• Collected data

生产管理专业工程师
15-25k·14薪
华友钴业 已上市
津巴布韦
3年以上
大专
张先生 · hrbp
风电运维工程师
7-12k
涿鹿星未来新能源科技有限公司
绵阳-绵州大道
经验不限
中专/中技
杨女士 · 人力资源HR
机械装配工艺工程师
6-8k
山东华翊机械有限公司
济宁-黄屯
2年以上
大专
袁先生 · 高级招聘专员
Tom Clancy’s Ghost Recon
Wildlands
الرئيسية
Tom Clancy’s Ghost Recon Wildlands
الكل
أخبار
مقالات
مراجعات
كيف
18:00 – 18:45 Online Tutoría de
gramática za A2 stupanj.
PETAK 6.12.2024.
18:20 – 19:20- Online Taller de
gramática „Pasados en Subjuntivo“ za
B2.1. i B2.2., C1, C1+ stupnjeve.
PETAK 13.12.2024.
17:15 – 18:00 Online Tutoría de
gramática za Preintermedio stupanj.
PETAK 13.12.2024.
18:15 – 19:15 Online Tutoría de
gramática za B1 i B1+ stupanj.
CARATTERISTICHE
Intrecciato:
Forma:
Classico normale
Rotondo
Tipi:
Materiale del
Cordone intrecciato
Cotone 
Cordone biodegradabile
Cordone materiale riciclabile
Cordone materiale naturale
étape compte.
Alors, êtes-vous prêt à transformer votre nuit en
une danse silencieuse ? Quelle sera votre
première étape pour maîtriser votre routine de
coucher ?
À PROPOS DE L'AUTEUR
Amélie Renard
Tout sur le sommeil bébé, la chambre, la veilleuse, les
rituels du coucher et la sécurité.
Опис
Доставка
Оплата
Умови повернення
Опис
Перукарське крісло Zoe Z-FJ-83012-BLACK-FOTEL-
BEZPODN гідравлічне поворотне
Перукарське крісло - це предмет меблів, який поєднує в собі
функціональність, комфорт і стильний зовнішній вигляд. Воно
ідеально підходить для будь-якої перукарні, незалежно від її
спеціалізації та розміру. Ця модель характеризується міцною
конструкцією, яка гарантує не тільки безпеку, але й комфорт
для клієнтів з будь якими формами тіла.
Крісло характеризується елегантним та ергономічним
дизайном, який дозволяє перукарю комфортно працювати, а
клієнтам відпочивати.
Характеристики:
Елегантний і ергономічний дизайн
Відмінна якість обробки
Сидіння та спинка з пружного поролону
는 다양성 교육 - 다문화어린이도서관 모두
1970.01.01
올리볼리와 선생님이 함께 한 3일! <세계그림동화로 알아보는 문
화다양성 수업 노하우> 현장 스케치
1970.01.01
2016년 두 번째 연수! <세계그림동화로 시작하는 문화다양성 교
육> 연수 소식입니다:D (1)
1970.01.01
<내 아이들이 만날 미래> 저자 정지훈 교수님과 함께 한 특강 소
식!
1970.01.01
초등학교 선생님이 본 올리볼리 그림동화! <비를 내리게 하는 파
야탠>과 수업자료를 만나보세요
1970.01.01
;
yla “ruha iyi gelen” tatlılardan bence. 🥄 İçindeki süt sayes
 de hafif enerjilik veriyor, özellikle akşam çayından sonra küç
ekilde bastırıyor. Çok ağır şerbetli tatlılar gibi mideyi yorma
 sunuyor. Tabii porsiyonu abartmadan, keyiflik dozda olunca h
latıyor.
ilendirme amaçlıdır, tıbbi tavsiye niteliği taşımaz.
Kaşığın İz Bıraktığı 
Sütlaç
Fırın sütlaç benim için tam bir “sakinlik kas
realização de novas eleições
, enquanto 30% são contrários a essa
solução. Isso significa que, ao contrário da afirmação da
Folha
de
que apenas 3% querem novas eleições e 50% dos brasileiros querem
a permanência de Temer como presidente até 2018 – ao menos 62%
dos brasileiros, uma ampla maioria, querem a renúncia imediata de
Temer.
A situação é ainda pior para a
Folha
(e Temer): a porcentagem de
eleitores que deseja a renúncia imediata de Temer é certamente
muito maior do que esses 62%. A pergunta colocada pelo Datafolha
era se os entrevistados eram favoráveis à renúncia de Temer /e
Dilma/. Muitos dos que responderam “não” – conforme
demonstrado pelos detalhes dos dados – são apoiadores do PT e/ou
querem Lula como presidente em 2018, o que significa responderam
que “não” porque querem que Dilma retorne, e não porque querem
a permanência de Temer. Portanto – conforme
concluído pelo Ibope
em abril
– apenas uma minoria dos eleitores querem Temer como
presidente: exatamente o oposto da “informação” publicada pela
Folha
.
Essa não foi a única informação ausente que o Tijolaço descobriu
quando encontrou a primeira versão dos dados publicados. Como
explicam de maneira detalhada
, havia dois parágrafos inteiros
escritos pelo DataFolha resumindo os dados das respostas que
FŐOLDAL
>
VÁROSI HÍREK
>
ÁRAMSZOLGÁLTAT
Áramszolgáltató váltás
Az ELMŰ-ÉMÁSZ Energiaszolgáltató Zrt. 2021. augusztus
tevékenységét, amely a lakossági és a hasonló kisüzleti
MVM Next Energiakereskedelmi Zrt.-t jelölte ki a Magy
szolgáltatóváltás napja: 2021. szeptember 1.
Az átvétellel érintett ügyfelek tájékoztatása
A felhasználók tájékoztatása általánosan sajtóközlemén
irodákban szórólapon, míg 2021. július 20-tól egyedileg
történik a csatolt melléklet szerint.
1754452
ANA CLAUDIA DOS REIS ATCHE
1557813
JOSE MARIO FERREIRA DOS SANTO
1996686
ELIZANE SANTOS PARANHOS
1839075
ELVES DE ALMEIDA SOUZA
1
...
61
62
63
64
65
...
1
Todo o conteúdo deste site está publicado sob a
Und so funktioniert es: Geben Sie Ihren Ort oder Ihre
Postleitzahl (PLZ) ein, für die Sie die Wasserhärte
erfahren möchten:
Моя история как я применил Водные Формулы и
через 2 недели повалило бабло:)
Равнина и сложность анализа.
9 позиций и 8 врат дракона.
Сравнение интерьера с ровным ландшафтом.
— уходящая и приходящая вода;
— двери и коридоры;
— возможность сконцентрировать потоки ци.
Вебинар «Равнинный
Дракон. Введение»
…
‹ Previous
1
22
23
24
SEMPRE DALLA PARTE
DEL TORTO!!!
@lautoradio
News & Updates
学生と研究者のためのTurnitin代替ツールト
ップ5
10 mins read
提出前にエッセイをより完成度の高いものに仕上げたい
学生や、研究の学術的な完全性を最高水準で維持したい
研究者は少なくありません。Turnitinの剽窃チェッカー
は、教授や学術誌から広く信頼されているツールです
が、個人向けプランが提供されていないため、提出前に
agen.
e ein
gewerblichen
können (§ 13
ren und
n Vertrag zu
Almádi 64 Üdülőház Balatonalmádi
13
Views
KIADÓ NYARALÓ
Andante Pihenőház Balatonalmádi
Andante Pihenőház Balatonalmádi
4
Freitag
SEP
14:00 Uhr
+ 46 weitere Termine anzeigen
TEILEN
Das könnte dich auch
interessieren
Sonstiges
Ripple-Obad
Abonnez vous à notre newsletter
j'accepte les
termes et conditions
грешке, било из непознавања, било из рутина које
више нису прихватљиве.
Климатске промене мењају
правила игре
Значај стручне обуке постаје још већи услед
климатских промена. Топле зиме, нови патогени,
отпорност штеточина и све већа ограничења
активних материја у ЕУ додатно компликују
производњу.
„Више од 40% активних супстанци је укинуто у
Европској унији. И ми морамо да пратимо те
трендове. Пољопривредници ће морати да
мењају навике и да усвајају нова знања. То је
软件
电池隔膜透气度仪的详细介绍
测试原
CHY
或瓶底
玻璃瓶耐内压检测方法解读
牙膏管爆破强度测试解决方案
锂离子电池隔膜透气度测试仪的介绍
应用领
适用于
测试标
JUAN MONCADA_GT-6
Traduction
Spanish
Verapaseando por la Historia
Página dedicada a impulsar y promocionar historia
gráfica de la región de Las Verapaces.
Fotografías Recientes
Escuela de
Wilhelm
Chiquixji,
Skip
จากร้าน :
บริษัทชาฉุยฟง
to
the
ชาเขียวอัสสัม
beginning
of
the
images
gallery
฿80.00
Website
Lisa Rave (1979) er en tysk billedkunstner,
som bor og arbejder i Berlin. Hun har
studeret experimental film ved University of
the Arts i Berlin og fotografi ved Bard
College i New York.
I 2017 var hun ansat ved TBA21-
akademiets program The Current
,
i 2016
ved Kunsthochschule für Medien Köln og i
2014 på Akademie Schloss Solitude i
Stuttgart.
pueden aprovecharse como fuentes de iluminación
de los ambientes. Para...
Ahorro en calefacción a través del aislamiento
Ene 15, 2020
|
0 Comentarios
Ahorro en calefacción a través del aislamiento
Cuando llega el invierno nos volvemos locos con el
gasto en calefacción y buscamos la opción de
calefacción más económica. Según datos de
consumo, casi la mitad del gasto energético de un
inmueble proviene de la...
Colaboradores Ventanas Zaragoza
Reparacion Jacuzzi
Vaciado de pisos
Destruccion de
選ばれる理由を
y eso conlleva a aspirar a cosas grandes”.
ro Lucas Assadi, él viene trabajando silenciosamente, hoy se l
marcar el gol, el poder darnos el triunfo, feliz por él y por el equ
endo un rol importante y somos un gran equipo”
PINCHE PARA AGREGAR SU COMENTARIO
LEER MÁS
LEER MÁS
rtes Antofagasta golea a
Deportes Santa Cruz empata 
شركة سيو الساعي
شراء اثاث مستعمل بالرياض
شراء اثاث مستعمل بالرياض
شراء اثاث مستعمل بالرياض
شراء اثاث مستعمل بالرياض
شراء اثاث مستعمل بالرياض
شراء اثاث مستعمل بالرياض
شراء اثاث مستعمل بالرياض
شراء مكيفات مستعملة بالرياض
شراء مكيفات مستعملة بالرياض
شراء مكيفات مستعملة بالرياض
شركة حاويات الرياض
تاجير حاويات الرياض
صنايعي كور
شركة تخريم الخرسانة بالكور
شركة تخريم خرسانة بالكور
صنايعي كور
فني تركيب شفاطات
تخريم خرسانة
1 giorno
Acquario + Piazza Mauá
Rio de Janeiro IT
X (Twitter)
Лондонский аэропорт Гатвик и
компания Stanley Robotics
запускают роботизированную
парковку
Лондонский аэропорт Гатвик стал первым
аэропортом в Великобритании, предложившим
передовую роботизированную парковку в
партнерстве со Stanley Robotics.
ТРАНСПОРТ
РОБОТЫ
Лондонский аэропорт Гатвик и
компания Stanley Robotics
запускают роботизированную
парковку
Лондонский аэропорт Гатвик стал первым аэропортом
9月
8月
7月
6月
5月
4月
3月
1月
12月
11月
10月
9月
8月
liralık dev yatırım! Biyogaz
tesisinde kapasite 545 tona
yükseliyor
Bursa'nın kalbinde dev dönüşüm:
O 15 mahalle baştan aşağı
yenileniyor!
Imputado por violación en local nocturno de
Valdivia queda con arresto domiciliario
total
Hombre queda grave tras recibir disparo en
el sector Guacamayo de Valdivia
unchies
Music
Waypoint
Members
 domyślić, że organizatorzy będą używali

• TASK PROMPT
Copy out verbatim the stretch of the entries from their very beginning through the line that contains "Крісло характеризується елегантним", including that line.

• WRITTEN SOLUTION
生产管理专业工程师
15-25k·14薪
华友钴业 已上市
津巴布韦
3年以上
大专
张先生 · hrbp
风电运维工程师
7-12k
涿鹿星未来新能源科技有限公司
绵阳-绵州大道
经验不限
中专/中技
杨女士 · 人力资源HR
机械装配工艺工程师
6-8k
山东华翊机械有限公司
济宁-黄屯
2年以上
大专
袁先生 · 高级招聘专员
Tom Clancy’s Ghost Recon
Wildlands
الرئيسية
Tom Clancy’s Ghost Recon Wildlands
الكل
أخبار
مقالات
مراجعات
كيف
18:00 – 18:45 Online Tutoría de
gramática za A2 stupanj.
PETAK 6.12.2024.
18:20 – 19:20- Online Taller de
gramática „Pasados en Subjuntivo“ za
B2.1. i B2.2., C1, C1+ stupnjeve.
PETAK 13.12.2024.
17:15 – 18:00 Online Tutoría de
gramática za Preintermedio stupanj.
PETAK 13.12.2024.
18:15 – 19:15 Online Tutoría de
gramática za B1 i B1+ stupanj.
CARATTERISTICHE
Intrecciato:
Forma:
Classico normale
Rotondo
Tipi:
Materiale del
Cordone intrecciato
Cotone 
Cordone biodegradabile
Cordone materiale riciclabile
Cordone materiale naturale
étape compte.
Alors, êtes-vous prêt à transformer votre nuit en
une danse silencieuse ? Quelle sera votre
première étape pour maîtriser votre routine de
coucher ?
À PROPOS DE L'AUTEUR
Amélie Renard
Tout sur le sommeil bébé, la chambre, la veilleuse, les
rituels du coucher et la sécurité.
Опис
Доставка
Оплата
Умови повернення
Опис
Перукарське крісло Zoe Z-FJ-83012-BLACK-FOTEL-
BEZPODN гідравлічне поворотне
Перукарське крісло - це предмет меблів, який поєднує в собі
функціональність, комфорт і стильний зовнішній вигляд. Воно
ідеально підходить для будь-якої перукарні, незалежно від її
спеціалізації та розміру. Ця модель характеризується міцною
конструкцією, яка гарантує не тільки безпеку, але й комфорт
для клієнтів з будь якими формами тіла.
Крісло характеризується елегантним та ергономічним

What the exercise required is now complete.